5. You are not hungry after training
I’ve saved the best till last as its 1. The hardest and 2. IMO, the best indicator.
So you get up and train. Instead of coming back and necking a bowl of cereal, 2 flap jacks and a protein smoothie… you eat nothing. You may have to drive somewhere or you are just showering and distracted with other stuff at home… whatever… but you feel no major hunger and you are not chewing your leg off since you already chewed your arm off during an intermittent fast.

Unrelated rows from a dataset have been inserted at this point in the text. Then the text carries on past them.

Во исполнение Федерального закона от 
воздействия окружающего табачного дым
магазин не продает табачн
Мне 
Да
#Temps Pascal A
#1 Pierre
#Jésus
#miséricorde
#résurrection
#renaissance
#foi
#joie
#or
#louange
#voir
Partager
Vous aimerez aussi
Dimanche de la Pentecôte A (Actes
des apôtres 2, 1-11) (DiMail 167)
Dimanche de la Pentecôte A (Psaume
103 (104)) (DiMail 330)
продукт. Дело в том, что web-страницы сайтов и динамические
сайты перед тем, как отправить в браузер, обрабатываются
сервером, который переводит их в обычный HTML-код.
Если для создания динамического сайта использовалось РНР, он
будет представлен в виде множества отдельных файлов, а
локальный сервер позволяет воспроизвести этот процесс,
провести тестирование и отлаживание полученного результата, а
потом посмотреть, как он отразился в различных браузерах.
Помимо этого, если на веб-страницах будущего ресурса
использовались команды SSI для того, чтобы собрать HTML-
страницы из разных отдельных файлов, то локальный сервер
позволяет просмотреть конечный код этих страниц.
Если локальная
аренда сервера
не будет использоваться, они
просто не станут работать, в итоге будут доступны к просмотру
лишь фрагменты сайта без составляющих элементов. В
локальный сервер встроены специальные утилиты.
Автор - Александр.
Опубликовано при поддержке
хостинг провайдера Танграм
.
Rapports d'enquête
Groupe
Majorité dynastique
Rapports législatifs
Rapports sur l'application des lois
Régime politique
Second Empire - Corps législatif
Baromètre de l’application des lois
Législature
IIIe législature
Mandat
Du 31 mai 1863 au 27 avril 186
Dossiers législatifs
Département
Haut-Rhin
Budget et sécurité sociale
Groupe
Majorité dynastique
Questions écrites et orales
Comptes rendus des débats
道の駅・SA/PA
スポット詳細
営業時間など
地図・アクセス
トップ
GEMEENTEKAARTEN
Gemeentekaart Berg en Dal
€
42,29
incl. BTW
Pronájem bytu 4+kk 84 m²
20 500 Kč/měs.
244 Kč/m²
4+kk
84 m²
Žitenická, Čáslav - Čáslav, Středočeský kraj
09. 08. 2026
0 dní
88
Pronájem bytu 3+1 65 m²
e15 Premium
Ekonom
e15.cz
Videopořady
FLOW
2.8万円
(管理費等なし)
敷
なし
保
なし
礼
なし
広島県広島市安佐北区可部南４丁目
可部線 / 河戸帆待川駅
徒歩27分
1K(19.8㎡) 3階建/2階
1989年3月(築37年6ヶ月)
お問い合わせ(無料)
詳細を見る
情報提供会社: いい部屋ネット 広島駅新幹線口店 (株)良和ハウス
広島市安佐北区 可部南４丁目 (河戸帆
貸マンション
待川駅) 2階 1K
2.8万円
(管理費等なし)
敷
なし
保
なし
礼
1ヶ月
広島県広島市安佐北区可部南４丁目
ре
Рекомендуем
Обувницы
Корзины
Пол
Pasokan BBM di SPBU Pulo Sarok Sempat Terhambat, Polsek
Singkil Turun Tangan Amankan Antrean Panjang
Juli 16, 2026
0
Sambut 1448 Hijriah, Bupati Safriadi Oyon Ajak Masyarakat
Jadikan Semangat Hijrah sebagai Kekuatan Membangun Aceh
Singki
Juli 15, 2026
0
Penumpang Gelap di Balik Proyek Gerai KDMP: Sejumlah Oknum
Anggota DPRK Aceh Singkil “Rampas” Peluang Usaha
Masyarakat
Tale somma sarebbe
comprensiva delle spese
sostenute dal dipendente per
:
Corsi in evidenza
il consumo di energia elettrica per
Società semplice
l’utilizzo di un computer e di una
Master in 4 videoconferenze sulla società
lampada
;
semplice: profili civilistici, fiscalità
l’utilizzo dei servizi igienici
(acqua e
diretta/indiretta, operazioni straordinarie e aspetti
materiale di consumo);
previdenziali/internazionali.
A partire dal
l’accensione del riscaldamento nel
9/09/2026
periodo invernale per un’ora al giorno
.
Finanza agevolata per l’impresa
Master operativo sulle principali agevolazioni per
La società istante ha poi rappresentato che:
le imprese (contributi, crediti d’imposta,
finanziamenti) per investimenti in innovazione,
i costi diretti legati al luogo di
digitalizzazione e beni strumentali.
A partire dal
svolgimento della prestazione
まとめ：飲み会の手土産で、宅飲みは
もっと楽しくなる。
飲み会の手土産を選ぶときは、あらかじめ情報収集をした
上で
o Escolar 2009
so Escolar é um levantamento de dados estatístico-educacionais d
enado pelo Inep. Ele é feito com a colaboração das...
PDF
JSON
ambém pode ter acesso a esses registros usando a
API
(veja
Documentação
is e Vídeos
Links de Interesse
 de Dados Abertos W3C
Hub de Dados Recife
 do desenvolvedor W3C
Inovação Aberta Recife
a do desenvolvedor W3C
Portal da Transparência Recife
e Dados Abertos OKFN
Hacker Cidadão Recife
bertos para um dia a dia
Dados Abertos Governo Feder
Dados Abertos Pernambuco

Now I don’t mean a 30min workout in the gym or a yoga class. I mean something where you had to push it and expend a good deal of energy. A long run or bike or hard swim set…. Or a weights/cardio long session in the gym. Something where you out for a while and burnt a decent bit of fuel.
Example: wake up, no breakfast, or just some eggs
Drive home 30mins. Shower/change 30mins.
Cook/Eat: 12.30 – 1pm
If at the end of that session you do not feel ravenous or feel no rush to eat… then this is a major sign that you have increased the rate at which you can burn fat as a fuel. Why? As it means you have increased the rate at which you can oxidise fatty acids and convert them to ATP. It means you have increased the storage depot of fatty acids in the muscle called IMTG’s (intramuscular triglycerides). It also possibly means you have increased gluconeogenesis, which is your own glucose manufacturing process. It may also mean you are producing ketones as an addition fuel source. In addition, you may have lowered your overall inflammatory response to the exercise.
All this occurs when you are highly fat adapted.